Marilyn Brecher said:
Marilyn Brecher's picture

I bought material on sale to make 25 of these as Christmas gifts.   Started the first 2.   You say to buy 3/4 yard of interfacing and backing, which is only 27" long.  The dirctions say the pieces are 31."  That means I am 4" short on all the pieces of material.  The whole yardage of 1 and 3/4 yds is too short too.  To make 2, I bought 2 and 1/4 yards.  I will only be able to make one.   Making this for a friend who is paying for materail.   I haven't checked yet to see if I'm going to run short of binding.  Not happy.
"

Liz Johnson.Editor.Sew4Home said:
Liz Johnson.Editor.Sew4Home's picture

@Marilyn-If the fabric is at least 44-45" wide, you can cut your pieces side by side: 21" for the main panel and 22" for the pocket panels.

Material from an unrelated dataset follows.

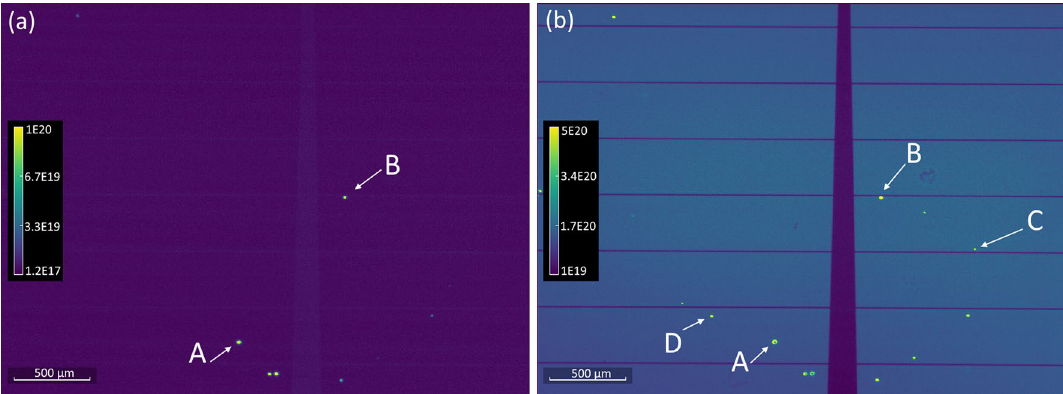
Figure 2. Photon flux maps in photons/(m 2 s eV) at 77 K and either ( a ) 730 nm, or ( b ) 846 nm, corresponding to the DBR and FB peak transitions. The immediate area around pinhole defects visible in ( a ) shows a halo of FB defect emission at 846 nm (1.46 from the incident sunlight direction 24 . Our devices were grown on top of an epitaxial distributed Bragg reflector (DBR) to provide high reflectivity near the band edge of GaAs. Figure 1b–d show a series of absolute PL images (units: photons/m 2 s eV) under a 5× objective at T = 300 K and wavelengths corresponding to the PL peak maxima of several observed transitions, including (b) 756 nm, (c) 870 nm, and (d) 894 nm. The dark horizontal gridlines and the thicker vertical line are the top electrode contact, with 350 µm spacing between the horizonal lines. The few bright spots appearing in Fig. 1b are consistent with the DBR layer’s PL signal, which we have confirmed in separate, DBR-only films (Supplemental Fig. S1). There- fore, we attribute the emission at 756 nm to emission from the DBR transmitted out of the top layer through pinholes within the film, and not the GaAs active material. The emission at 870 nm (1.425 eV) is attributed to the fundamental band gap E g (300 K) of GaAs (i.e., the BB transition), and although the device contains a doped GaAs layer, the band gap energy is unaffected by Moss–Burstein effects at the low n-doping concentrations in this device 25 . The penetration depth of the 532-nm laser used for these PL measurements is approximately 135 nm, therefore mostly interrogating the low-doped n-GaAs region of these cells. We observe a relatively uniform response across the image except at the location of the pinholes or a few other local defects appearing as darker blue in Fig. 1c. At 894 nm (Fig. 1d), the BB signal is low but a few bright spots appear at locations mostly (but not all) corresponding to the pinhole sites. The signal at these sites is very weak near room temperature but becomes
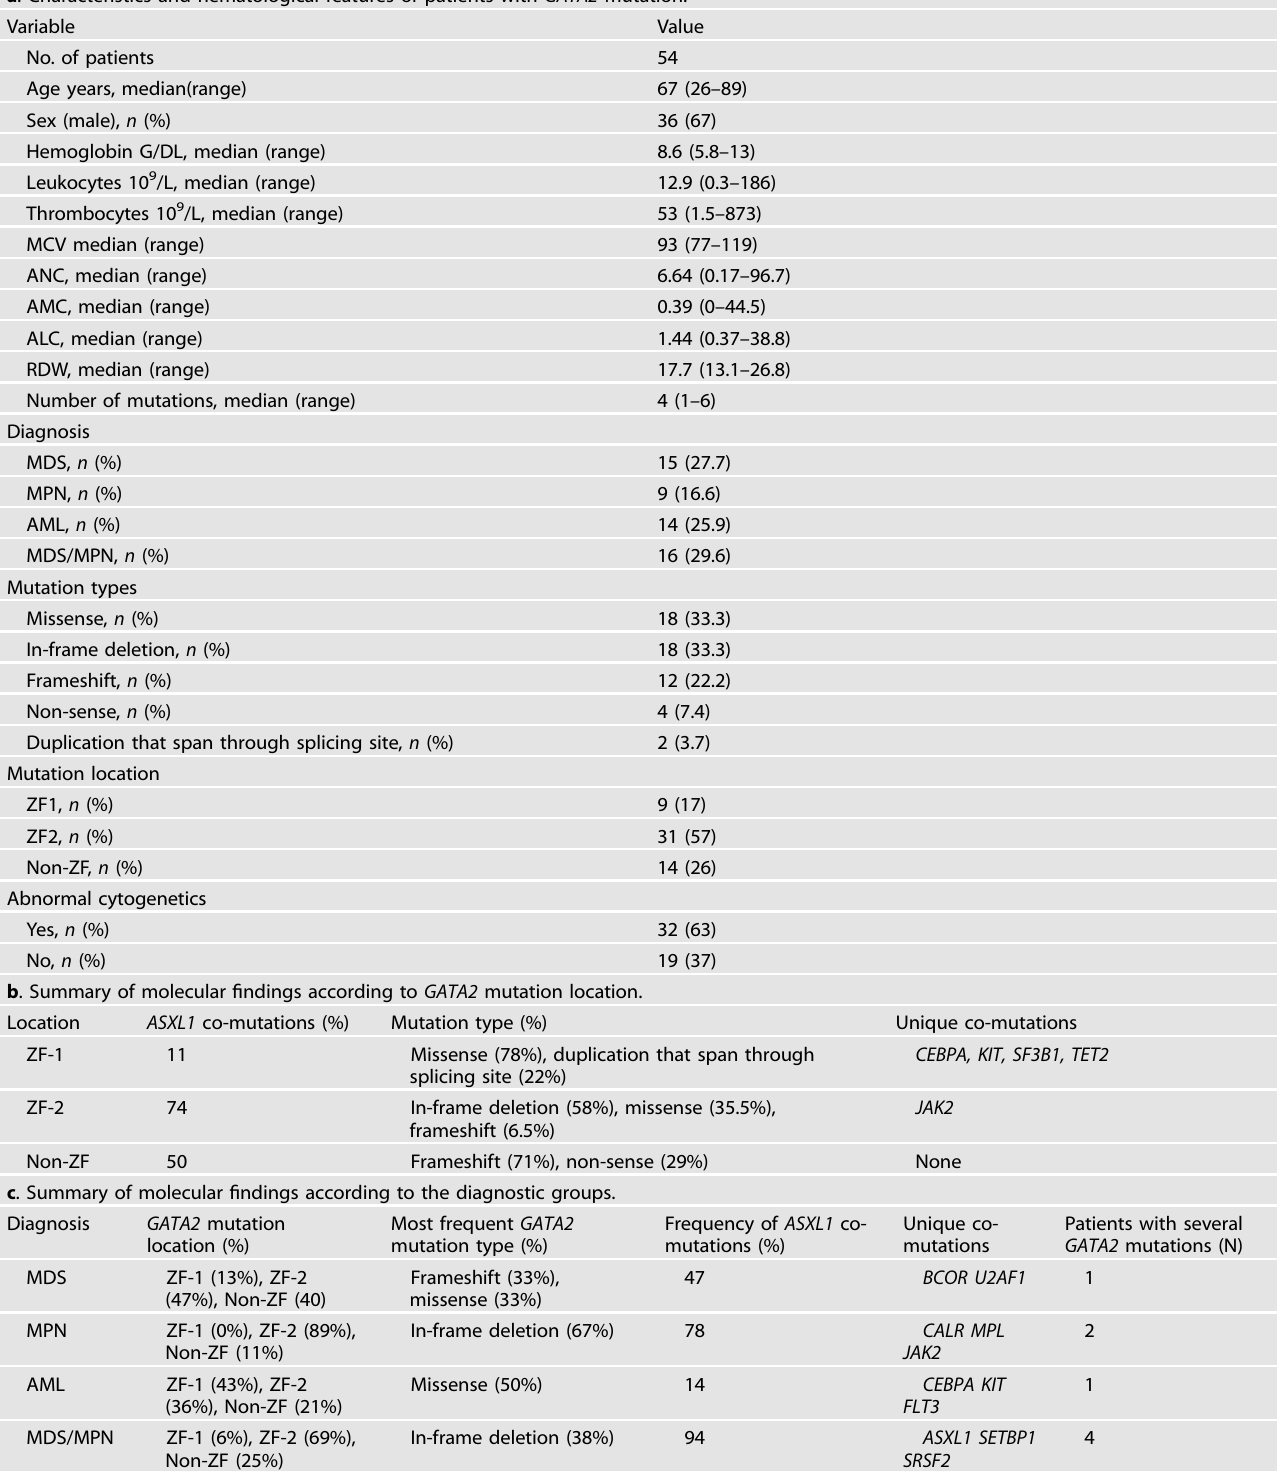
Table 1. Patients characteristics with GATA2 mutation. a . Characteristics and hematological features of patients with GATA2 mutation.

If you're pattern is random, as our little foxes were, you could also cut the panels going the oher direction: the main panel 31" across the 44" width, which would then be 21" deep, and then cut the three pockets underneath - side by side: 12" - 12" - 12" and an additional 22" deep, using up 53" of your 63". From your 2-1/4 yards, you can cut the two main panels side by side: two main 21" panels side by side, taking up 31" of your 81" in length. From the remaining 50" cut the six pocket panels side by side (22" - 22") in three rows , each row would be 12" deep, We specified that Pellon Decor Bond for interfacing, which is 45" wide, giving enough for 21" x 31" panel cut horizontally. If you interfacing is narrower, there will be an issue. We've added a width clarification above. I hope that helps a bit.